Sharing contacts between phones doesn’t yet seem to have taken over from handing out business cards, but if you want to keep things paperless there are a number of apps that allow you to scan a card and save it to your contacts.

Most require some kind of manual edit, however, particularly when it comes to getting information into the correct fields – a problem Adobe claims to have solved with the latest version of its iOS Adobe Scan app …

VentureBeat got an in-depth hands-on.

Adobe’s product manager said that it had been working on the feature for a year, solving several problems before launch. One of them was the fact that some business cards have white text on a black or colored background, something which tends to confuse OCR systems.

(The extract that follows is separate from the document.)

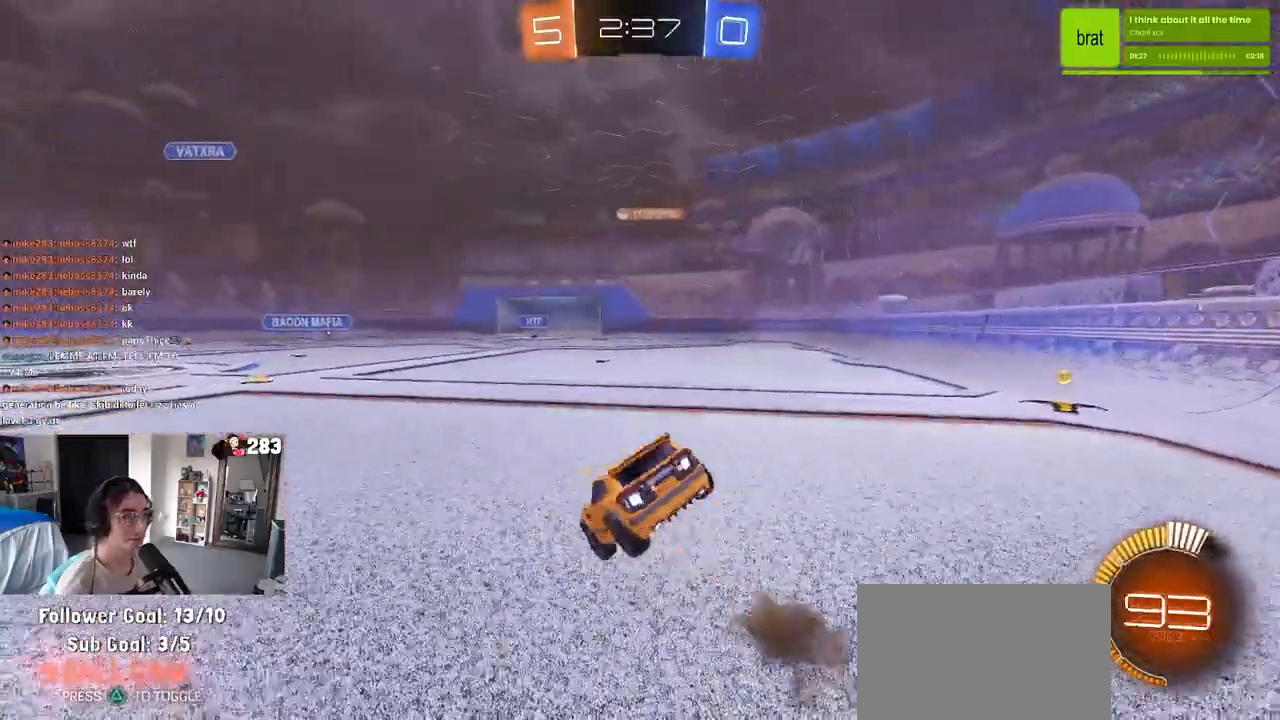
{"dt_ms": 500, "buttons": ["SQUARE", "R2"], "left_stick": "down-left", "right_stick": "center", "events": [[17, "left_stick", "up-left"], [33, "CROSS", "up"], [33, "left_stick", "down"], [183, "left_stick", "down-left"]]}
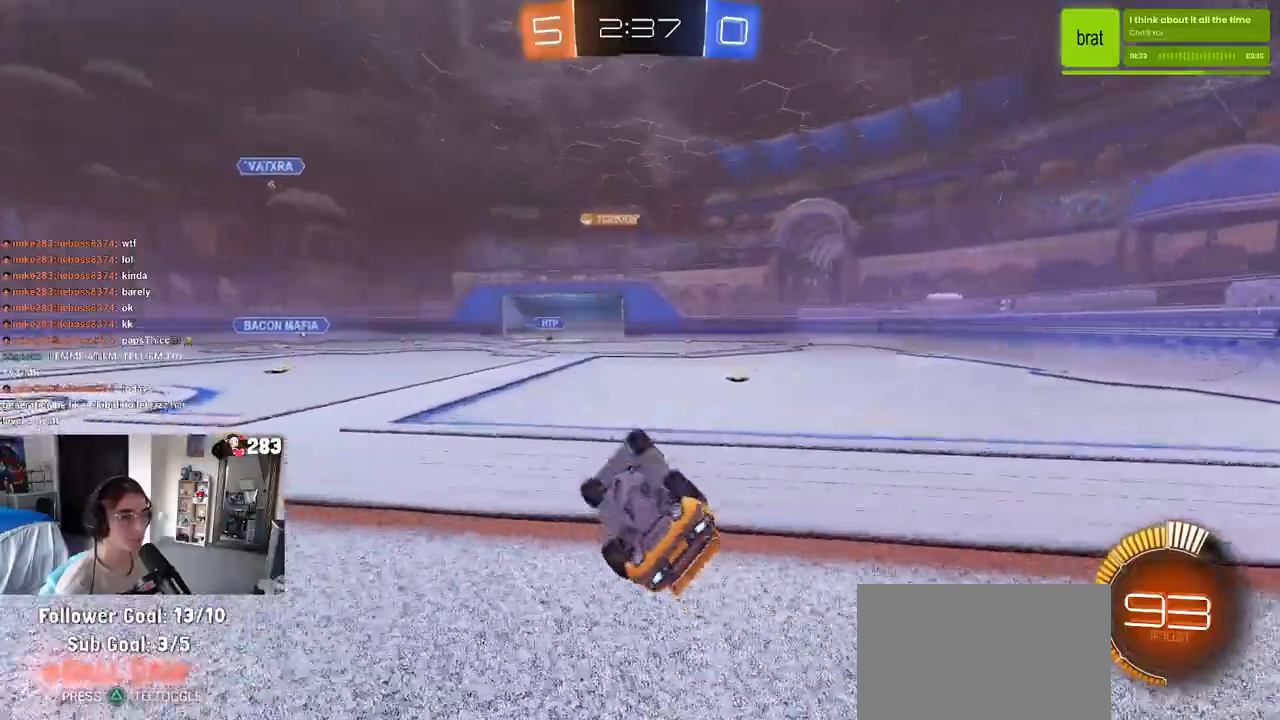
{"dt_ms": 500, "buttons": ["R2"], "left_stick": "right", "right_stick": "center", "events": [[250, "SQUARE", "up"], [300, "left_stick", "center"], [483, "left_stick", "right"]]}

Adobe Scan taps the heterogeneous compute capabilities of both Android and iOS devices to remove unwanted objects from the scan, like fingers, and uses heuristics models to identify fields like email addresses with 99 percent accuracy. In the rare instances it doesn’t get a name or number right, it offers machine learning-powered suggestions.

The firm has also announced a partnership with Microsoft which integrates Adobe PDF generation into Office 365.

Equally challenging was getting the system to recognize white business cards on white tables and tablecloths. “It took a couple of months to solve,” Chugh said.

Low-light scans were the other beneficiary of the team’s data crunching. In environments where the ambient lighting is too dim for the camera to make out the business card’s text, the Adobe Scan app now briefly switches on the flash at the moment of capture. Shadow detection has been improved, too — Adobe Scan’s algorithms can distinguish between business cards and hard shadows formed by wayward hands and phones.

The latter is less of a draw for Mac users, as macOS has a built-in PDF-generation tool within the Print menu, effectively printing to a PDF file.

The Adobe PDF integrations are available today with Adobe Acrobat DC for teams and enterprise.

Adobe Scan is a freemium download from the App Store with in-app purchases for extra features like exporting PDFs.